En mi anterior entrega, titulada “Algunas evidencias escriturarias con respecto al tiempo”, presenté una historia del Bhagavata Purana que claramente implica que los antiguos hindúes estaban familiarizados con la relatividad de espacio y tiempo… ¡cientos, probablemente miles de años antes de que fuera formulada por Einstein!
Una historia similar de la tradición islámica, aunque curiosamente inversa, refuerza el argumento: Mahoma visita el séptimo cielo montado en la resplandeciente yegua Alburak, la cual, al partir, vuelca una jarra llena de agua; a su regreso, tras innumerables eones, el Profeta alcanza a levantarla... y aún no se ha derramado una sola gota.
En otra parte del Bhagavata Purana (3, 29:43) se declara, con sencillez pasmosa, que el cuerpo universal total está en expansión. Este hecho, que sólo en nuestro siglo ha quedado confirmado por las observaciones astronómicas que sustentan la teoría del “Big Bang”, difícilmente podría calificarse de casualidad o invención, aun por los incrédulos más recalcitrantes; y por lo demás, la teoría en cuestión no excluye la posibilidad de procesos reiterados de expansión y contracción del universo a través de períodos inmensos, derivación que por su parte encaja perfectamente en el marco de la doctrina hindú de los ciclos cósmicos y en el de muchas otras concepciones análogas. En efecto, esta idea se encuentra en la mayoría de las doctrinas tradicionales. Para el taoísmo, por ejemplo, el Tao tiene un movimiento reversivo, de alejamiento y retorno al origen (Cf. el Tao te ching de Lao tzu, especialmente los capítulos XXV y XL). El hermetismo, por su parte, afirma que el mundo «comienza desde donde cesa» (Corpus Hermeticum I, 11, 10.7). En fin, según el neoplatónico Proclo, «... todo avanza desde un punto y retorna, tiene una actividad cíclica... une el fin con el principio». Y también el estoicismo atribuye este movimiento a su Logos.
La lista, pues, es larga. Pero pasemos al ámbito de la historia, donde la arqueología moderna ha confirmado repetidamente los datos proporcionados por la Biblia y otros textos occidentales. Por ejemplo, durante mucho tiempo el rey asirio Sargón II fue conocido únicamente por el relato presentado en Isaías 20:1, y los críticos rechazaban esta referencia como desprovista de valor histórico alguno. Posteriormente, las excavaciones arqueológicas sacarían a la luz el grandioso palacio de Sargón en Korsabad, junto con numerosas inscripciones alusivas a su reinado, tales como la del sitio y toma de Samaria y el consiguiente destierro del pueblo israelita. En forma similar, se ha confirmado la expedición de Senaquerib a Israel, la cual, según la versión del Antiguo Testamento (2 Reyes 18:13 ss, 19:36; Isaías 36:1, 37:37), terminó en el fracaso y subsiguiente retorno del rey asirio a su país de origen. (Aunque este último dato no figura en los relieves murales del palacio real, la omisión es perfectamente explicable por la natural renuencia a admitir las propias derrotas.)

Material proporcionado
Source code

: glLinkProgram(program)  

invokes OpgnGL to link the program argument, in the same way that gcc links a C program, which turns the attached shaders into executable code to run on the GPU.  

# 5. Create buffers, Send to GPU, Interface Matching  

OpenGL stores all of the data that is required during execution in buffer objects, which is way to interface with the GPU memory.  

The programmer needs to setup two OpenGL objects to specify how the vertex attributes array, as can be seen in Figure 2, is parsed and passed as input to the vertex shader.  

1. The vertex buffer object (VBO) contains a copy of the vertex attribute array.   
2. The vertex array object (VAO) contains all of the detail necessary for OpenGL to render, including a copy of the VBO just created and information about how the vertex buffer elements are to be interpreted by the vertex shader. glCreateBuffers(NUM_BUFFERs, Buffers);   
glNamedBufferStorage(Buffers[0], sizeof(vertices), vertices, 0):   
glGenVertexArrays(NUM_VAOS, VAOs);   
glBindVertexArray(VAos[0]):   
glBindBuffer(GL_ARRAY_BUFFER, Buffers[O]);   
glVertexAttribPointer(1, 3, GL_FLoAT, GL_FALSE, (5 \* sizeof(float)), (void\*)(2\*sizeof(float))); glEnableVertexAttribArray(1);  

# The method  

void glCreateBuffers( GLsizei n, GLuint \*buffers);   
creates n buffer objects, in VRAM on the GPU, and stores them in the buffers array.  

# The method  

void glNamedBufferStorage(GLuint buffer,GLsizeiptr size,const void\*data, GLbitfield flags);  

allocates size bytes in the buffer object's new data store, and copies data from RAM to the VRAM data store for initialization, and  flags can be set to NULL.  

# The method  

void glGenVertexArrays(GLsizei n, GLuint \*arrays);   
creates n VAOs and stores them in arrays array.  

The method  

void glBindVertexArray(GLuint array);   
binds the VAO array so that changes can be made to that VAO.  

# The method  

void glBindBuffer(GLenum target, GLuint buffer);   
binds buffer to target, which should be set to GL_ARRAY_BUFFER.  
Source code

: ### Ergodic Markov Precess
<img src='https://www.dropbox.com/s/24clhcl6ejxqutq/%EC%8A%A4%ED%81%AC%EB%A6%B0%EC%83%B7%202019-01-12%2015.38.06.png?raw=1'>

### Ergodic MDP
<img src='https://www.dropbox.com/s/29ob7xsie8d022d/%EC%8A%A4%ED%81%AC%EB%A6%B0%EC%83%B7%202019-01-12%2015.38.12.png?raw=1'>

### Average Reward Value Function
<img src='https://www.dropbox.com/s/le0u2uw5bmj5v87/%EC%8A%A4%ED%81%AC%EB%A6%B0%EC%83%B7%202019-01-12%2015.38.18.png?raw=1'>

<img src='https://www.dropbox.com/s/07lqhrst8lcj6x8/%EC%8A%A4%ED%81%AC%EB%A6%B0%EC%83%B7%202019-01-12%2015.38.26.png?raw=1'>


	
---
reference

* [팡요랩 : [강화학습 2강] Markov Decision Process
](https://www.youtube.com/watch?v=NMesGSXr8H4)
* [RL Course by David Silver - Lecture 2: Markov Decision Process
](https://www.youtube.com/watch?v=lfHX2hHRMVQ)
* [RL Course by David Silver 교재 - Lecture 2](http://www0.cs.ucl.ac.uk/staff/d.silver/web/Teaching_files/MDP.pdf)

Con la información
1: Reproduce el fragmento sobre las antiguas escrituras desde "Una historia similar" hasta "una sola gota.", ambos incluidos.
2: Responde estas preguntas sobre el fragmento de las antiguas escrituras:
(a) ¿En qué animal visita Mahoma el séptimo cielo?
(b) ¿En qué pasaje del Bhagavata Purana se declara que el cuerpo universal total está en expansión?
(c) ¿Dónde sacaron a la luz las excavaciones el palacio de Sargón?
3: Prolonga el fragmento sobre las antiguas escrituras a partir de su última oración.
Los registros no intervienen en este ejercicio.

Tus respuestas escritas
1:
Una historia similar de la tradición islámica, aunque curiosamente inversa, refuerza el argumento: Mahoma visita el séptimo cielo montado en la resplandeciente yegua Alburak, la cual, al partir, vuelca una jarra llena de agua; a su regreso, tras innumerables eones, el Profeta alcanza a levantarla... y aún no se ha derramado una sola gota.

2:
(a) En la resplandeciente yegua Alburak.
(b) En 3, 29:43.
(c) En Korsabad.

3:
Mención aparte merecen, por su gran trascendencia, los sensacionales descubrimientos realizados a partir de 1870 por el arqueólogo aficionado Heinrich Schliemann. Como se sabe, este notable arqueólogo alemán, desafiando la opinión general que no veía en la Ilíada sino un relato imaginario, inició excavaciones en el lugar señalado por el poema como asiento de la antigua Troya y halló lo que resultó ser no una, sino nueve ciudades superpuestas, siendo la sexta, contada desde abajo, la cantada por la epopeya; y luego en Micenas, descrita por el mismo poema como «muy superior materialmente a Troya», sacó a la luz enormes murallas de piedra, leones tallados y el fabuloso tesoro de Atreo, maravillas que de no ser por él tal vez seguirían siendo consideradas legendarias hasta nuestros días.
Parecería pues, a juzgar por los ejemplos presentados —los cuales ciertamente podrían multiplicarse—, que, en lo que se refiere a la ciencia, y en mayor o menor grado a la historia, las grandes escrituras y textos sagrados del mundo sí son confiables; en este sentido, es preciso concluir que no sólo “la Biblia tenía razón”, como es el título de un famoso libro, sino que asimismo la tienen otras escrituras del mundo; igualmente, y con base en los mismos ejemplos, podría inferirse que los textos hindúes parecen ser válidos en cuanto a los grandes períodos, de millones y billones de años, y que la Biblia y otros textos occidentales lo serían para los períodos “pequeños”, de miles y, quizás, cientos de miles de años. Cierto que esto no es exactamente así, pues, para empezar, es obvio que algunos pasajes de la Biblia, notablemente los primeros versículos del Génesis, abarcan períodos inmensos; pero al menos para los fines de nuestra presente indagación bien podemos permitirnos esta generalización.
En cuanto a los textos hindúes, ya tendremos oportunidad de familiarizarnos con las complejidades de su elaborada doctrina. Adelantaremos tan sólo que, tal como ocurre en muchas otras tradiciones, el término milenio —al igual que otros similares como “gran año”, siglo, etc.— es sinónimo de un gran ciclo cósmico cualquiera y no mil años comunes, como pudiera pensarse, y suele aplicarse a cualquiera de ellos, usándolo propiamente en su acepción de “duración indefinida”. Lo cual debe subrayarse no tanto por el hecho en sí, fundamental para el estudio de la doctrina, sino porque en cierto modo es consubstancial con la existencia de todo tipo de correspondencias y asimilaciones entre ciclos de orden y magnitud diversos, a tal punto que expresiones como “día” y “noche”, referidas a períodos vastísimos, suenan perfectamente naturales.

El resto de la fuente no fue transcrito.